Homélie du 9 mars 2025, 1er dimanche de Carême C,
Dt 26, 4-10, ps 90, Rm 10, 8-13 ; Lc 4, 1-13 –
par l’abbé Gaël de Breuvand
I – L’appel du Seigneur, c’est comme tomber amoureux
Le premier dimanche de Carême, c’est l’entrée dans une période en violet, une période de préparation à la victoire du Christ, lorsque Celui-ci a vaincu la mort. Traditionnellement dans l’église catholique, lors de ce premier dimanche de Carême, l’évêque réalise un rite qui est « l’appel décisif » : ce sont des catéchumènes qui ont parcouru le chemin de la foi depuis un an, deux ans, trois ans ou plus, et qui sont appelés – ceux de notre paroisse, Luc et Lény, ont été appelés hier – solennellement – par l’évêque pour recevoir la grâce, le don du baptême. C’est très joyeux – même si c’est un peu long dans une cathédrale pas très chauffée – c’est tout de même très joyeux, d’autant qu’ils sont 394 cette année à avoir été appelés, alors que l’an dernier ils n’étaient que 220 pour être baptisés à Pâques.
Donc le Seigneur appelle ! L’évêque, hier, nous a donné une prédication en insistant sur la joie de l’appel de Dieu. Quelle joie, pour celui qui est appelé, de se sentir aimé, quelle joie pour celui qui est appelé, de savoir qu’il compte aux yeux du Seigneur ! Quelle joie pour la communauté, d’accueillir de nouveaux membres, quelle joie pour l’Église entière, et pour Dieu, de voir des jeunes et des moins jeunes qui répondent à Son appel ! Puis l’évêque, dans sa prédication, est revenu sur ‘la tentation au désert’, en disant aux catéchumènes – mais c’est vrai pour chacun de nous – que vient le moment où l’on entre au désert. C’est comme tomber amoureux : il y a la grâce des commencements, tout est facile ! Puis le temps passe, et cela devient moins facile, le cœur bat moins fort, et il faut ‘décider’ de rester, d’aimer, et de se laisser aimer. De fait, dans notre vie chrétienne, c’est la même chose : cela devient moins facile, l’évidence de Dieu devient un peu moins évidente … et c’est là que commence un combat spirituel, un combat en esprit, dans lequel il nous faut rentrer résolument : nous y reviendrons…
II – Dieu fait le premier pas
La Première Lecture nous invitait à offrir notre offrande ; lorsque nous nous approchons du temple pour offrir notre offrande, que faut-il faire ? C’est Moïse qui dit au peuple : lorsque vous faites votre offrande, la première chose que vous avez à faire est de faire mémoire des merveilles de Dieu. Faire mémoire des merveilles de Dieu : pourquoi ? Parce que le Dieu des Juifs et des chrétiens a une caractéristique que n’a aucune autre religion : le Dieu des chrétiens, c’est Lui qui fait le premier pas ! Et donc, lorsque nous entrons dans une relation avec Lui, nous avons d’abord à faire mémoire du premier pas qu’Il a fait pour nous. C’est très différent des religions païennes, où c’est l’homme qui fait le premier pas pour ‘acheter’ la bienveillance de Dieu : ‘si je fais cela, alors tu seras bienveillant ?’. Pour nous, chrétiens, c’est l’inverse : Dieu est d’abord bienveillant, Dieu vient d’abord entrer en relation avec nous, Il vient d’abord nous dire : ‘tu es mon enfant bien-aimé, tu es ma perle précieuse à mes yeux, Je veux ton bien, ta joie !’
Nous sommes invités à répondre en nous laissant aimer, en Le laissant venir habiter notre vie, notre cœur, en nous laissant toucher par Lui. Nos rites, nos liturgies, ne sont pas un moyen d’acheter, d’obtenir la présence de Dieu. Dieu ne nous dit pas : ‘si tu coches telle case et telle case, si tu fais ceci, alors je ferai cela’ ; non ! La première chose que nous faisons dans la liturgie, c’est une action de grâce, et c’est le sens même de l’Eucharistie : Je rends à Dieu ce qu’Il m’a donné, Il m’a tout donné, ma vie d’abord, et tout ce que je suis, tout ce que je fais, je le fais grâce à Lui. La liturgie, les rites chrétiens, c’est l’occasion de rendre à Dieu ce qui est à Dieu : merci, Seigneur.

### Consigne
Réécrivez sous forme de liste le paragraphe de l'homélie qui commence par « Le premier dimanche de Carême », en conservant ses faits principaux.

### Liste des données

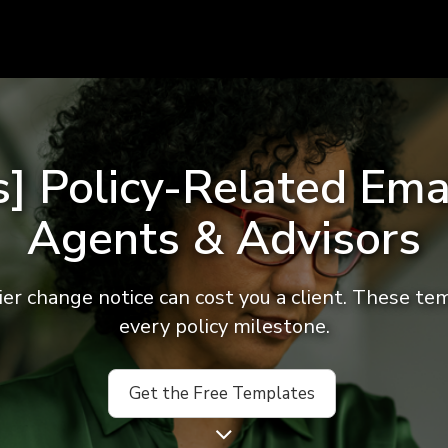
] Policy-Related Ema
Agents & Advisors
ier change notice can cost you a client. These te
every policy milestone.
Get the Free Templates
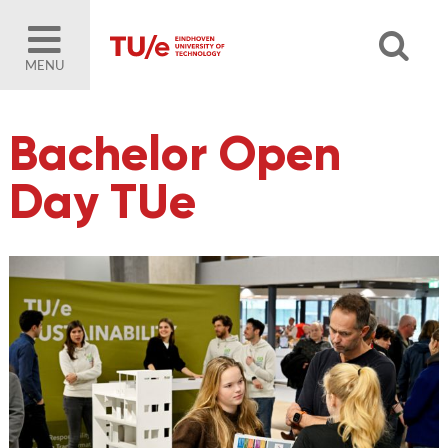
MENU
Bachelor Open
Day TUe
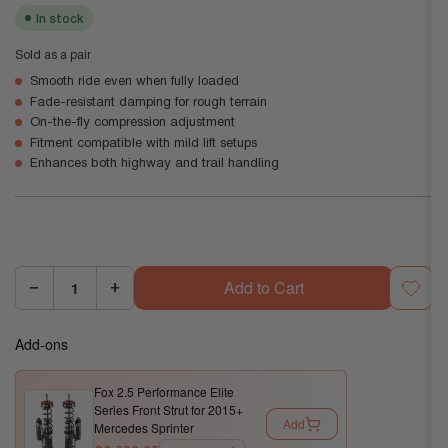
In stock
Sold as a pair
Smooth ride even when fully loaded
Fade-resistant damping for rough terrain
On-the-fly compression adjustment
Fitment compatible with mild lift setups
Enhances both highway and trail handling
Add to Cart
−
+
Quantity:
Decrease
Increase
quantity
quantity
Add-ons
for
for
Fox
Fox
Fox 2.5 Performance Elite
2.5
2.5
Series Front Strut for 2015+
Performance
Performance
Add
Mercedes Sprinter
Elite
Elite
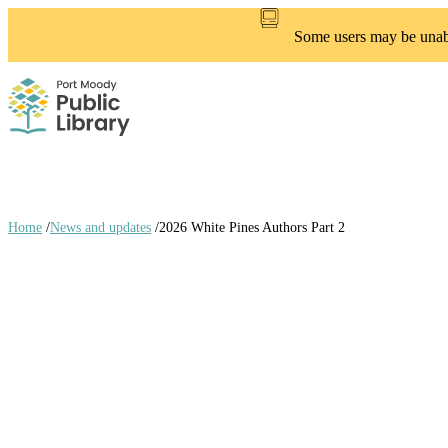
Skip
to
Some users may be unable
main
content
Home
/
News and updates
/
2026 White Pines Authors Part 2
Breadcrumb
links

### Réponse
- Le premier dimanche de Carême ouvre une période en violet, qui prépare à la victoire du Christ sur la mort.
- Traditionnellement, l'évêque y célèbre le rite de « l'appel décisif ».
- Ce rite appelle solennellement au baptême des catéchumènes qui ont cheminé dans la foi un an, deux ans, trois ans ou plus.
- Luc et Lény, de la paroisse, ont été appelés la veille.
- La célébration est très joyeuse, même si elle est un peu longue dans une cathédrale peu chauffée.
- Cette année, 394 catéchumènes ont été appelés, alors que l'an dernier seulement 220 devaient être baptisés à Pâques.